Dazu kommt der kulturelle Backlash: Studien zeigen, dass in Zeiten gesellschaftlicher Unsicherheit und wirtschaftlicher Krisen Menschen vermehrt zu traditionellen Werten und klaren Ordnungsmustern tendieren. Die Schere zwischen Arm und Reich wird weltweit immer größer. Die Meldungen über Krisen überschlagen sich. Vielleicht ist es in all der Fragilität gar nicht so verwunderlich, dass viele zumindest äußerlich stabil reich aussehen wollen? In der konservativen Mode wird dieses Bedürfnis visuell erfüllt: Klare Silhouetten, neutrale Farben, häusliche Inszenierungen wirken beruhigend, emotional anschlussfähig und Statement-los – dabei sind sie ja oft hochpolitisch, ideologisch und ökonomisch motiviert.
Aber! Nicht alles ist verloren. Denn wenn Mode eines kann, dann ist es: kontern. Keine andere Branche lebt so stark vom Widerspruch. Und genau darin liegt die Hoffnung: Kommt die konservative Welle auf dem Laufsteg an, gibt es glitzernde, grelle, gemeinschaftliche Gegenwehr auf den Bürgersteigen. Letztes Jahr war da zum Beispiel der „Brat Summer“, ausgerufen von Charli xcx mit dem gleichnamigen Album. Ein queerer, schriller Sommer, limonengrün, Party-feministisch, der für alle frechen Gören stand. So laut, dass sogar die damalige Präsidentschaftskandidatin Kamala Harris mitmachte. Brat war kein Look, sondern ein Mittelfinger gegen Normschönheit, gegen Langeweile, gegen Männer in schlecht sitzenden Anzügen und zu langen Krawatten (Mr. Trump, was ist da eigentlich los?).
Auch das T-Shirt mit dem Slogan „Protect the dolls“, bekannt gemacht von Schauspieler Pedro Pascal und getragen unter anderem von Tilda Swinton, passt als solidarischer Aufschrei für die Rechte von trans Personen in die Zeit.

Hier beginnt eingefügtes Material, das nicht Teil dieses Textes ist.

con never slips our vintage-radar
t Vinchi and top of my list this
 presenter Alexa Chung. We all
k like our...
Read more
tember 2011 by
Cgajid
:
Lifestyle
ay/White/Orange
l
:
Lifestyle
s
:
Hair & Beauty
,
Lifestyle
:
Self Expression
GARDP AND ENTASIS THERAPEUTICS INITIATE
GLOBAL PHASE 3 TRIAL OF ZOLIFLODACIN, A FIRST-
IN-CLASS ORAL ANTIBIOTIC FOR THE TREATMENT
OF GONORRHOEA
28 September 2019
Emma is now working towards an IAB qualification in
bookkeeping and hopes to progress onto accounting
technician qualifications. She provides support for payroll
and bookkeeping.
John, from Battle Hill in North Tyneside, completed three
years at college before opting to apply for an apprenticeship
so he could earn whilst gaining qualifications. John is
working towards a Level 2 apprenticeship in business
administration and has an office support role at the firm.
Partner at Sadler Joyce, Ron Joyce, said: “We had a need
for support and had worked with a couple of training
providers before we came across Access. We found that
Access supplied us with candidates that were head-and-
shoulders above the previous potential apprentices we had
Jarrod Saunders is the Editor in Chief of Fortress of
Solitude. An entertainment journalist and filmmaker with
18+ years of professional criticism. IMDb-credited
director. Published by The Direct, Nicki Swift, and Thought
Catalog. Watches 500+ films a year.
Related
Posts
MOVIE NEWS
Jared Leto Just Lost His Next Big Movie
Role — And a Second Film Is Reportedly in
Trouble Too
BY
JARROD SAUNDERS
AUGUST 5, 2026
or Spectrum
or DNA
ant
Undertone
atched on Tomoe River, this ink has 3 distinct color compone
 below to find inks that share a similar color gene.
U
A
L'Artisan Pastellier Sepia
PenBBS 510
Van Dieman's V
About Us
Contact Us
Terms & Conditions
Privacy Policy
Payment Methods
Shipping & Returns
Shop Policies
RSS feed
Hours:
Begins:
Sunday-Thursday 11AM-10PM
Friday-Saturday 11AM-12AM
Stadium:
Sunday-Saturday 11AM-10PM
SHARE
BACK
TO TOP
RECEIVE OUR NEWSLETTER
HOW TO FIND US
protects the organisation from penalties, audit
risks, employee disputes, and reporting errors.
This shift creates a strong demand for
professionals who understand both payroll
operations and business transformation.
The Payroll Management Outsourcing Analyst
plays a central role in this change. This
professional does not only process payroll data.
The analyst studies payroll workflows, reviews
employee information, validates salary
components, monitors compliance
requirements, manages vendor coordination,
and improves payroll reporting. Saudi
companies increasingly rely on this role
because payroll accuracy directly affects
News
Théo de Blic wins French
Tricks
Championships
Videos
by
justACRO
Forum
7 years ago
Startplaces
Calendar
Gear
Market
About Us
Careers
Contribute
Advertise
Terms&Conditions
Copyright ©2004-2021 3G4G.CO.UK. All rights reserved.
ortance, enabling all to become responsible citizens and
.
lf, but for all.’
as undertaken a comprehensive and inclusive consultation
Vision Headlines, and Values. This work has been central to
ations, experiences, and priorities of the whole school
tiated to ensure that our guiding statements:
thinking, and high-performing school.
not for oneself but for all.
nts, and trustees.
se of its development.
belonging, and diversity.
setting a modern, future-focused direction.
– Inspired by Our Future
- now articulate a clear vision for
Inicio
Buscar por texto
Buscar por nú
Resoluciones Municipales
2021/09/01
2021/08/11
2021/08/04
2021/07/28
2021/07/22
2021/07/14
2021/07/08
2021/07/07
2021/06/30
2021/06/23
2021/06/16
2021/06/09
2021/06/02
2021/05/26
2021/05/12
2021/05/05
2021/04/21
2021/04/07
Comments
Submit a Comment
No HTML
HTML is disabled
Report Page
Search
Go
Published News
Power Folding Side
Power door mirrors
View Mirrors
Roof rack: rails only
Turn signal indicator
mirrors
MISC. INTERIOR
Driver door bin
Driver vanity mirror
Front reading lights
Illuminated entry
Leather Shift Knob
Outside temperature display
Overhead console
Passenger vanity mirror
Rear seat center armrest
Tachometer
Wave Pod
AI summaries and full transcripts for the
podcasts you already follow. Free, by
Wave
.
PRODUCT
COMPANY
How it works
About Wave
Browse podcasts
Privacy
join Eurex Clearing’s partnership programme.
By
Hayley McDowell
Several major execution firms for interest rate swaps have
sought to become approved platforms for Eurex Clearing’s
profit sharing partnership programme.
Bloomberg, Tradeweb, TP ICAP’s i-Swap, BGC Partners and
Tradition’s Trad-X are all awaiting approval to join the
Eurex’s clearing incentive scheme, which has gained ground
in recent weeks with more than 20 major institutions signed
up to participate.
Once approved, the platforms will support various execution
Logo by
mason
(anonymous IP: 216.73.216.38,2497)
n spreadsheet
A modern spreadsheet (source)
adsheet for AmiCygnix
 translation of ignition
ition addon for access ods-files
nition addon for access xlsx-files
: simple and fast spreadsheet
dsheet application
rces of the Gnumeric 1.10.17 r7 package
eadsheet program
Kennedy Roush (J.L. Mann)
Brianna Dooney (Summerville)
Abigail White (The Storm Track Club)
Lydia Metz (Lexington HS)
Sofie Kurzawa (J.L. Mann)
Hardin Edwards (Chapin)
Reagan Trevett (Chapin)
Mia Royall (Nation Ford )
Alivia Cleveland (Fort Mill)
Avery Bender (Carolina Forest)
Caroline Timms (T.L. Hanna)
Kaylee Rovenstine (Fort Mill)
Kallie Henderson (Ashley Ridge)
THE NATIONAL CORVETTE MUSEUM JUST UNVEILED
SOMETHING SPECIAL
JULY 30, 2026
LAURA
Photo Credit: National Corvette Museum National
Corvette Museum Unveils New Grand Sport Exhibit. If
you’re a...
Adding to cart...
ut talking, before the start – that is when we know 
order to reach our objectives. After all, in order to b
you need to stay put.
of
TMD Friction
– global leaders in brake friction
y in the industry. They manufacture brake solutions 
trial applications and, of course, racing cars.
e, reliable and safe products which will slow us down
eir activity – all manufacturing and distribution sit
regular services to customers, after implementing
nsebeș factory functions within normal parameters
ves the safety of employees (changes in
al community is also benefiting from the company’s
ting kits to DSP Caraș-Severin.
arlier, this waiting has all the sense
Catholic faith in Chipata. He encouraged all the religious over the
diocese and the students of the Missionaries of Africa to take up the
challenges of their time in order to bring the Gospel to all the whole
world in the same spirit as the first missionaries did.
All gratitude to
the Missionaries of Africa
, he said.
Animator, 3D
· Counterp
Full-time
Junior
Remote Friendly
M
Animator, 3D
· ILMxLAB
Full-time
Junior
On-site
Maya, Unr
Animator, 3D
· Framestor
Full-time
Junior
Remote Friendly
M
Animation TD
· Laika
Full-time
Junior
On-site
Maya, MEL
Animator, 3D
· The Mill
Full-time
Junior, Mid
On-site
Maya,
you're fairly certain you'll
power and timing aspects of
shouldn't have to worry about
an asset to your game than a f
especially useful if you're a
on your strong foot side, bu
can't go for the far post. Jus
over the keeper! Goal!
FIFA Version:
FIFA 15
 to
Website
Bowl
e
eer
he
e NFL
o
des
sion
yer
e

Es ist eben auch ein Zeichen unserer Zeit, dass Künstler:innen wie Ikkimel im knappen Leopardenprint-Tanga auf der Bühne stehen, über Fotzen, Sex und Krawall rappen können und Männer mit Hundemasken auf der Bühne in Käfige sperren. Vielleicht muss man hier nicht den Fortschritt des Feminismus suchen, aber man kann zumindest anerkennen, dass es dieses „fotzige“ Selbstbewusstsein auf der Bühne von so vielen Künstler:innen gleichzeitig (Billie Eillish, Charlie xcx, 6euro9zig, Nura, Lola Young, Sampa the Great, um nur einige zu nennen) in der Fülle so vor ein paar Jahren noch nicht gegeben hat.
Und solche Bewegungen wirken. Sie irritieren, sie inspirieren, sie erinnern daran, dass Mode immer auch Protest ist. Und Protest bleibt die effektivste Methode, um in der Modewelt nicht nur gesehen zu werden, sondern gehört.
Und sowieso: Draußen vibe-shifted gerade auch das Wetter und es wird endlich richtig Sommer. Dann können wir es mit dem Brat Summer 2.0 ja noch einmal versuchen. Immerhin wären wir dann verdammt gut angezogen.